▶ Document segment
How Playwright Can Help You Write Better Tests by Separating Test and Production Data

When running your Playwright tests, how do you load a different set of data based on the current execution environment?

Published on: 2022-07-01

Written by Schalk Neethling

One of the open source projects I am tinkering on is called the Developer Toolchest. You can think of it in two ways:

The problem

The database of tools (currently managed via a JSON file, but I am considering moving it to MongoDB or similar) is a community-driven initiative where everyone is welcome to contribute their tools of choice. Search is the cornerstone of this tool an I noticed that the search functionality can be greatly improved.

I use an open-source module called flexsearch to manage the index and search the index. The tool is incredibly well-written and is not the reason search is not great. The reason is that I do not yet know how to wield its powers. Therefore, I decided to change that through an exploratory project using Jest.

I identified some areas where I am not using the tool correctly and are currently working on integrating my learnings to improve the search’s effectiveness. This is where Playwright comes into play.

Why Playwright?

While implementing the changes, I want to ensure not to regress now or in the future. I also wanted to use Playwright in a test-driven manner but immediately faced the challenge of separating the production data from the test data.

I did not want to test against the production JSON data, as it makes for flaky tests mainly because I will be testing against a moving target, so to speak. I want to control the data I am testing against to make the results predictable. If the tests suddenly start failing and the tests are running against production data, it can simply be because the production data has changed. Say, for example, there is a test that opens the webpage, searches for a specific string, and expects three results. Tomorrow a contributor adds another tool that uses the same tag, and now the search returns four results. The test will fail, not because of anything that changed in the code but because of a change in the data.

That is what I mean by flaky tests in this instance. The tests needs to be a reliable indication of the health of the codebase, and this is not a way to achieve this end goal.

How to separate the data? The first step is easy, create a file called tools-testing.json and store it alongside the production file. But how do you know when to load which file?

Nodejs has a property called NODE_ENV, which reflects the current execution environment. When in production, its value will return production, and when run locally, it will return development. The problem is if I’m working on the site in development mode, I still want to use the production data. I only want to load the separate test database when executing the tests.

One option I explored was calling the start script as follows:

NODE_ENV=test react-scripts start

The idea was to couple this with an environment file called .env.test.local following the documentation on create react app’s documentation website. The thing is, if you look at the docs, you will see this is only honored when you run npm test. Well, I do use npm test , but first, I start the web server using npm start. This means the server is going to ignore .env.test.local.

The next option is to use .env.development.local but that would mean it will always use the test data when I run in development mode. As mentioned earlier, this is not what I want.

I need a way to tell the code that it is in test mode without relying on these different environment files and NODE_ENV. After a lot of searching and many failed attempts, I finally resolved the problem.

Items from a dataset
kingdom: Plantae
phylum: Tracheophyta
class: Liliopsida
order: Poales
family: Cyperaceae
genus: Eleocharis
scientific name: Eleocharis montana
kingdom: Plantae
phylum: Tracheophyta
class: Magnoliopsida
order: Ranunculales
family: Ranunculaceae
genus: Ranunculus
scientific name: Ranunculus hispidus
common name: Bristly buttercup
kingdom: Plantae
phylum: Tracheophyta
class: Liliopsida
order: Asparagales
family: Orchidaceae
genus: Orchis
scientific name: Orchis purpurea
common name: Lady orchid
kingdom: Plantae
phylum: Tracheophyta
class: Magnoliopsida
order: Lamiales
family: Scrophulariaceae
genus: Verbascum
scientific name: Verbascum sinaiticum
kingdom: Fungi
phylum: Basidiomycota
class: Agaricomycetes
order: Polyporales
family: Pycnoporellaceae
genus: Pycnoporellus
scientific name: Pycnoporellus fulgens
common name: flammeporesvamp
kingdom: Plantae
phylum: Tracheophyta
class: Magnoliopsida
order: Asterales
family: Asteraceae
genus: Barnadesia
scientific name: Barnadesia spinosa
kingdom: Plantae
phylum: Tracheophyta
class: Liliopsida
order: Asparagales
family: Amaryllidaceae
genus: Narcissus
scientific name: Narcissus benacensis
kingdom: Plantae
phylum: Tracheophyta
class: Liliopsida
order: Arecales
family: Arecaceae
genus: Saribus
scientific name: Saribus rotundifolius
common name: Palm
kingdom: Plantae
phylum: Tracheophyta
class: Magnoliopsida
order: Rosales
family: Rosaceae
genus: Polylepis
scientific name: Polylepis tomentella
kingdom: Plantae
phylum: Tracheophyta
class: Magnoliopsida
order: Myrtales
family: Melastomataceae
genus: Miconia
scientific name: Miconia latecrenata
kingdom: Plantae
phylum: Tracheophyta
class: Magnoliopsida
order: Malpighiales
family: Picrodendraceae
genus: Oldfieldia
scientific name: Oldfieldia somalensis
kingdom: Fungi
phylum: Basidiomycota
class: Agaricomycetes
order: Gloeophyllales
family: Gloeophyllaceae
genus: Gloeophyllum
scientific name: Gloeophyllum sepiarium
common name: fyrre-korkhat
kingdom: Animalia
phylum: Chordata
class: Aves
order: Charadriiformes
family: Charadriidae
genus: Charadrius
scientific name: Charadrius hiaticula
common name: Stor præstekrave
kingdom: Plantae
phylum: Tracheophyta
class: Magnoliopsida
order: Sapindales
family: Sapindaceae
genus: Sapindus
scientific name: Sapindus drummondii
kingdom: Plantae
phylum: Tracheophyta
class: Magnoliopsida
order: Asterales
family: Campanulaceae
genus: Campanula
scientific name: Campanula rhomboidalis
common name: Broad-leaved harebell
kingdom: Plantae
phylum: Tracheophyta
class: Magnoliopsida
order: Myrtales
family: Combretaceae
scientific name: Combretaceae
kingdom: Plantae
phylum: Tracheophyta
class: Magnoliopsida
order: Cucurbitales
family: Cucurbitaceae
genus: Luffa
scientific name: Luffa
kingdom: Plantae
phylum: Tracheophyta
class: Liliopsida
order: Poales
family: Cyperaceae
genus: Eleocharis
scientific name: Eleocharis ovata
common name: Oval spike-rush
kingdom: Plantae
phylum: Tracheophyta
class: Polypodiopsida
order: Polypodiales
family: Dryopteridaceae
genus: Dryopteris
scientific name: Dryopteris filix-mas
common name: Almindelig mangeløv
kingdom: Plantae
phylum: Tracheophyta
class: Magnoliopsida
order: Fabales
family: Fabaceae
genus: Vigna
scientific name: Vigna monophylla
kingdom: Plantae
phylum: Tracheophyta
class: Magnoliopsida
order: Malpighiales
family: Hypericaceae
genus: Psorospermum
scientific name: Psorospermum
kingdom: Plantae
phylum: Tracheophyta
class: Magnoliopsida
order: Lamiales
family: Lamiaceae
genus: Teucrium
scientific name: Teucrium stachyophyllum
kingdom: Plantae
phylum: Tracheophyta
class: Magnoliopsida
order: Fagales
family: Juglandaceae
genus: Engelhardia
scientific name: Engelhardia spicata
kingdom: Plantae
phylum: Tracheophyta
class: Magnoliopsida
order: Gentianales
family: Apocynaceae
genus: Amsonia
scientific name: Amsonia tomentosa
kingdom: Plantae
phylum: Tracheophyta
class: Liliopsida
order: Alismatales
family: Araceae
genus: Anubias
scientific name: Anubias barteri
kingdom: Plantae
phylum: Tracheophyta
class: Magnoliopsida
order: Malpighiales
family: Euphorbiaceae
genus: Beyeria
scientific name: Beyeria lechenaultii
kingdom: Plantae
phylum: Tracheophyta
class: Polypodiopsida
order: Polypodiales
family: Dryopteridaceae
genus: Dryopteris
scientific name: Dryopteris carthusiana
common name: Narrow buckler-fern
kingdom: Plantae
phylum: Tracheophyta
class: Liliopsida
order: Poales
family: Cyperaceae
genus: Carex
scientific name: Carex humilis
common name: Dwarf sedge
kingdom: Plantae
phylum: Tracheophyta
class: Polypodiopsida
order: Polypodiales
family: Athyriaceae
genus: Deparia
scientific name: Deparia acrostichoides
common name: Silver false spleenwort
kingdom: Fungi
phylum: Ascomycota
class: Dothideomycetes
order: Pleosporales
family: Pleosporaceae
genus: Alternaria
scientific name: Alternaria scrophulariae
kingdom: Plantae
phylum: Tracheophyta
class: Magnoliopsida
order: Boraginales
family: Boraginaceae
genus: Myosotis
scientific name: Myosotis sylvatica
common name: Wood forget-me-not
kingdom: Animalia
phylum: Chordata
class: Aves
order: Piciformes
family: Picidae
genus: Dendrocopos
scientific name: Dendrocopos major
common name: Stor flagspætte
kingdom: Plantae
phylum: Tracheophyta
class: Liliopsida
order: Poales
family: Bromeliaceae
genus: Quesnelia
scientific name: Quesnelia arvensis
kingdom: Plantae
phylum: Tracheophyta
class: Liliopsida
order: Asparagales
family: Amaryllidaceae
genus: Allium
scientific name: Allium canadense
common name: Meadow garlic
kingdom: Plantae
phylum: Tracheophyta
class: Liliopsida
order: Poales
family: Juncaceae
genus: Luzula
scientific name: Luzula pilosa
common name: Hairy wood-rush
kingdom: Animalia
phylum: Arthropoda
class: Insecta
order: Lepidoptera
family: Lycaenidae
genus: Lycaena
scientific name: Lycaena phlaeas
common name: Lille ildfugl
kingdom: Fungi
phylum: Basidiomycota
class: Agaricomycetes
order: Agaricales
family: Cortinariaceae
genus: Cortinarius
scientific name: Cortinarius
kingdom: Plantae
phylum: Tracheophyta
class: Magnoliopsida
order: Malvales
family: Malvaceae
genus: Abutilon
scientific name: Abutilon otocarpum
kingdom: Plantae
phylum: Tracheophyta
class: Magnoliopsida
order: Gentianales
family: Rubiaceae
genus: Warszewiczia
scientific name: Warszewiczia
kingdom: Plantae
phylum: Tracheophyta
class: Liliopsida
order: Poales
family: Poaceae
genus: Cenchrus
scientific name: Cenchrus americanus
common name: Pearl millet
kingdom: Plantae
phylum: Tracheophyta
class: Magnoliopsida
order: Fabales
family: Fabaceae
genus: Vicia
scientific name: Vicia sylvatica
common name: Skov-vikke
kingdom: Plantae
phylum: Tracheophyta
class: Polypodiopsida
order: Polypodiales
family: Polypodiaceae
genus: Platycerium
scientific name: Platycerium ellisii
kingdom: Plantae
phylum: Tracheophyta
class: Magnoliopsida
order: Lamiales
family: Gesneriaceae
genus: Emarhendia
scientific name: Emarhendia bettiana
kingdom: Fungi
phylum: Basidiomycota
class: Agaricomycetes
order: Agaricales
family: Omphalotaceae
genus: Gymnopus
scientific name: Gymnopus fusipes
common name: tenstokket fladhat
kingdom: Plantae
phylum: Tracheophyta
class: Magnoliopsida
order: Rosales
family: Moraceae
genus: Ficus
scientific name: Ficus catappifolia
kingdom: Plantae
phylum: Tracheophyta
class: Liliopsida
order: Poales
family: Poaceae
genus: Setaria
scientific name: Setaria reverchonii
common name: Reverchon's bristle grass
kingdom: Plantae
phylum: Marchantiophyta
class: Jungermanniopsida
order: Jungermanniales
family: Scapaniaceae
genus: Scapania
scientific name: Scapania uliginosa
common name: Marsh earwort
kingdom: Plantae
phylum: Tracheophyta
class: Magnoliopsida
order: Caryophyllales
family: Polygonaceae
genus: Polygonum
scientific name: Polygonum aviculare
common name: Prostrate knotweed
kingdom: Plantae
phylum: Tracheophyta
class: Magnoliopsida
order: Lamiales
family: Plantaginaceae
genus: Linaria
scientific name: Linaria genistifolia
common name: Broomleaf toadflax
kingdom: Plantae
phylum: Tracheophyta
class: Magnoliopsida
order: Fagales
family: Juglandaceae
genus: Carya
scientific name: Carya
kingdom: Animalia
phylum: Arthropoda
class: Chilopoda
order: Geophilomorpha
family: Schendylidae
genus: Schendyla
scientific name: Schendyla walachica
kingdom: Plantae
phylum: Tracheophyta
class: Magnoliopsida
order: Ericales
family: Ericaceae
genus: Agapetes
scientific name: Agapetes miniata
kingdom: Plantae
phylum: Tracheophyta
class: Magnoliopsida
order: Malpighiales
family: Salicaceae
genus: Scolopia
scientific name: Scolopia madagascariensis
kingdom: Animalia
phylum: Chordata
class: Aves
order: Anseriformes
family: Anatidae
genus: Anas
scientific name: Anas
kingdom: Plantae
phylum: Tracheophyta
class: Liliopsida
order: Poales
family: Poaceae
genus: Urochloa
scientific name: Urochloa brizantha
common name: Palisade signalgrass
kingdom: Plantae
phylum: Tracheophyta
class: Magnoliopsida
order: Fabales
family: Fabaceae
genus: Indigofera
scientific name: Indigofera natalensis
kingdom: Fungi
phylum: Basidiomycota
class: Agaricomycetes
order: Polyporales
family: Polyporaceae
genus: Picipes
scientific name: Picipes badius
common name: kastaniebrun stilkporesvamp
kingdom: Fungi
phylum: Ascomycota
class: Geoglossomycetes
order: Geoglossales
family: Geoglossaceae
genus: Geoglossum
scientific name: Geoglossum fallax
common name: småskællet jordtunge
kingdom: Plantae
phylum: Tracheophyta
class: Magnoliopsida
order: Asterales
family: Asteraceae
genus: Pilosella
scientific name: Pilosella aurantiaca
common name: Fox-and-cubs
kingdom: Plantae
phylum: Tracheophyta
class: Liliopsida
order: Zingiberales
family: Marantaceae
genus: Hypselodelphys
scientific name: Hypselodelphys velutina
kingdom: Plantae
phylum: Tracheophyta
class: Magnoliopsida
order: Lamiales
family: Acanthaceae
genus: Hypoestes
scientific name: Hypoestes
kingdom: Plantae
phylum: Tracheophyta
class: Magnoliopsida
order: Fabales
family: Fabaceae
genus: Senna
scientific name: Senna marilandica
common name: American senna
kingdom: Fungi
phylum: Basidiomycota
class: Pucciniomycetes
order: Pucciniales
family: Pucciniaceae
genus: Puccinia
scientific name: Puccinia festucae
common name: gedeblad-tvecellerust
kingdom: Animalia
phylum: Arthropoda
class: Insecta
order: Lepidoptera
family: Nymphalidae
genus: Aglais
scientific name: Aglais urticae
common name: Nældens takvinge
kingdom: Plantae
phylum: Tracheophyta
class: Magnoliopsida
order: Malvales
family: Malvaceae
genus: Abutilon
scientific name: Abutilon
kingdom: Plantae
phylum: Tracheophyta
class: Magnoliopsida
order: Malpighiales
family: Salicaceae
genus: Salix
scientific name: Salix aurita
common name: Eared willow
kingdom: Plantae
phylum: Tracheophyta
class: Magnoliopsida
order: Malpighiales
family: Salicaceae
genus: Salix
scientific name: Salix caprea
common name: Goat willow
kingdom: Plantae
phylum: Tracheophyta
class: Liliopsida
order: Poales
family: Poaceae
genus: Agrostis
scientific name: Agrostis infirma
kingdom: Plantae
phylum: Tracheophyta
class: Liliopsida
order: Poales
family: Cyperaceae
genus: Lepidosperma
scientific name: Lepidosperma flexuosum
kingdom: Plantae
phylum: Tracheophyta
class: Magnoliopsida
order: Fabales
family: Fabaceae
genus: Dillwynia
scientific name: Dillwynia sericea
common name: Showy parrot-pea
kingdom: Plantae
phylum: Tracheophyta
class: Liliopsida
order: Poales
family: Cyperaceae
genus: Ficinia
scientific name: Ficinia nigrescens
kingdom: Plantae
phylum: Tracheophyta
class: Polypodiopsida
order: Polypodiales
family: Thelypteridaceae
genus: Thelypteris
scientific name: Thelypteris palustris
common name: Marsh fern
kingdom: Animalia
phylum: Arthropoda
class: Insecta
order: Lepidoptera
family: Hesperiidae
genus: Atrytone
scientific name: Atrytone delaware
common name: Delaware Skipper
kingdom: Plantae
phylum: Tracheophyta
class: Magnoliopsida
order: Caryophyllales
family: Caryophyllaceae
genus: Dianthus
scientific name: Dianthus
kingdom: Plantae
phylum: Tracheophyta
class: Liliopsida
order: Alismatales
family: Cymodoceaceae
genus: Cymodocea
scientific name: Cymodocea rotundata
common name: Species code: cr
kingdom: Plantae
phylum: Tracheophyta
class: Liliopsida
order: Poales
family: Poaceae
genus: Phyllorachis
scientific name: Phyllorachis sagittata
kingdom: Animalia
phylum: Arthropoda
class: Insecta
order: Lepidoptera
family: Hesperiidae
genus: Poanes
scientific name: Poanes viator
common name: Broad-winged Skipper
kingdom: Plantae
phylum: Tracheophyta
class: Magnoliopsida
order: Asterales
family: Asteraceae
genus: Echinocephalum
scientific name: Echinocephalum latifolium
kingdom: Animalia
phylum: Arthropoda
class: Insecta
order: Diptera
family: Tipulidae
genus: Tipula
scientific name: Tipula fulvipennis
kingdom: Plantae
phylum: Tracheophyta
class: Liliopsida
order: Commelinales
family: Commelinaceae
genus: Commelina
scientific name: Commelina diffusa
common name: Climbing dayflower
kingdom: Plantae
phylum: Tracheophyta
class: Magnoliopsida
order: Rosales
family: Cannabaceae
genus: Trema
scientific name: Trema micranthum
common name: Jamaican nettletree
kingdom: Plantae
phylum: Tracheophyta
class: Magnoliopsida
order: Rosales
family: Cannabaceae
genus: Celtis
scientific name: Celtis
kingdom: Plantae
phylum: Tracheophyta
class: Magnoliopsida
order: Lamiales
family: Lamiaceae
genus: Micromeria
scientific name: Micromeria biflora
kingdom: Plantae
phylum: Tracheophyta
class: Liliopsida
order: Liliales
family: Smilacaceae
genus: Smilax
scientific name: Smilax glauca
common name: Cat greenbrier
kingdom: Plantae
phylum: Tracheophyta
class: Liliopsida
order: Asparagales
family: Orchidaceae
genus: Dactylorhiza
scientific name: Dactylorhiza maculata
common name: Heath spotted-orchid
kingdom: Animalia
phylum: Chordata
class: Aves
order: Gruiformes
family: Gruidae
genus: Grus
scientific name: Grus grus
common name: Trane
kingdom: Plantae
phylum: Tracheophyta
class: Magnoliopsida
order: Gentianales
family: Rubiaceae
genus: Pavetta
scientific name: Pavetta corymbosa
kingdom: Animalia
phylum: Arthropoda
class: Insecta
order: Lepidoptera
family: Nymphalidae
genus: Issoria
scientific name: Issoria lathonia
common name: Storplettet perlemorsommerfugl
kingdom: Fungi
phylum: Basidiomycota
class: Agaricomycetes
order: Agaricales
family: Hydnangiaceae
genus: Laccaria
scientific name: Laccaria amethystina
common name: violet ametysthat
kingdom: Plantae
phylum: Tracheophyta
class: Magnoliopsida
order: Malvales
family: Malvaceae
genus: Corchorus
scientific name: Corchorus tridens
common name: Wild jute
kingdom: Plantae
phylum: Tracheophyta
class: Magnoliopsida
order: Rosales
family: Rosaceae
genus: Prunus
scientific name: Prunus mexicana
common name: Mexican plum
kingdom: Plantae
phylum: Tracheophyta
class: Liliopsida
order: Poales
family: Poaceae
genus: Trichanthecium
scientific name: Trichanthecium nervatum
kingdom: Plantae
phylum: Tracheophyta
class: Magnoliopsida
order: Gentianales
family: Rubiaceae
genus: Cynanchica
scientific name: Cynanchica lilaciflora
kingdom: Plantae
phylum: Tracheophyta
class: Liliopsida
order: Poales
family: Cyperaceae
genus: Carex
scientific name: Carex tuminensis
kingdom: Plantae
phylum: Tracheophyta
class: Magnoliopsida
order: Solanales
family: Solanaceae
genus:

▶ Exercise tasks
1. According to the Playwright article, which open-source module is used to manage and search the index?
2. Reproduce the Playwright article word for word, from "One option I" to "resolved the problem.".

▶ Solutions per task
1. A module called flexsearch.

2.
One option I explored was calling the start script as follows:

NODE_ENV=test react-scripts start

The idea was to couple this with an environment file called .env.test.local following the documentation on create react app’s documentation website. The thing is, if you look at the docs, you will see this is only honored when you run npm test. Well, I do use npm test , but first, I start the web server using npm start. This means the server is going to ignore .env.test.local.

The next option is to use .env.development.local but that would mean it will always use the test data when I run in development mode. As mentioned earlier, this is not what I want.

I need a way to tell the code that it is in test mode without relying on these different environment files and NODE_ENV. After a lot of searching and many failed attempts, I finally resolved the problem.